What needs to be done:
How many lines in the records below contain the string "TECHNOLOGY"? Case counts. Reply with the number alone.
..............................
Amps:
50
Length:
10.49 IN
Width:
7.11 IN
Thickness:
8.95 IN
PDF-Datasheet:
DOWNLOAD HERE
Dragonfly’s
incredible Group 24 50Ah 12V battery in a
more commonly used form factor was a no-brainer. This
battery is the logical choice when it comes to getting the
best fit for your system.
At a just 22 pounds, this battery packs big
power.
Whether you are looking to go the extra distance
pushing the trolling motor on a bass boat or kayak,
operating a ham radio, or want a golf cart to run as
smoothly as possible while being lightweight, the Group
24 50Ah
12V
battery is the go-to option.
..............................
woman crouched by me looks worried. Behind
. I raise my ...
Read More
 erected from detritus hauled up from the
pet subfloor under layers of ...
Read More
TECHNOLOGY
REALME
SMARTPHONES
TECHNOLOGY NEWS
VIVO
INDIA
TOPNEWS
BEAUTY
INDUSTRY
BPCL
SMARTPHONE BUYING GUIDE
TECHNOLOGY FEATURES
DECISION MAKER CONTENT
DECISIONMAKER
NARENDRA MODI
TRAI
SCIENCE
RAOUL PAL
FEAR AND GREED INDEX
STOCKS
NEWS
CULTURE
..............................
Exercise output:
3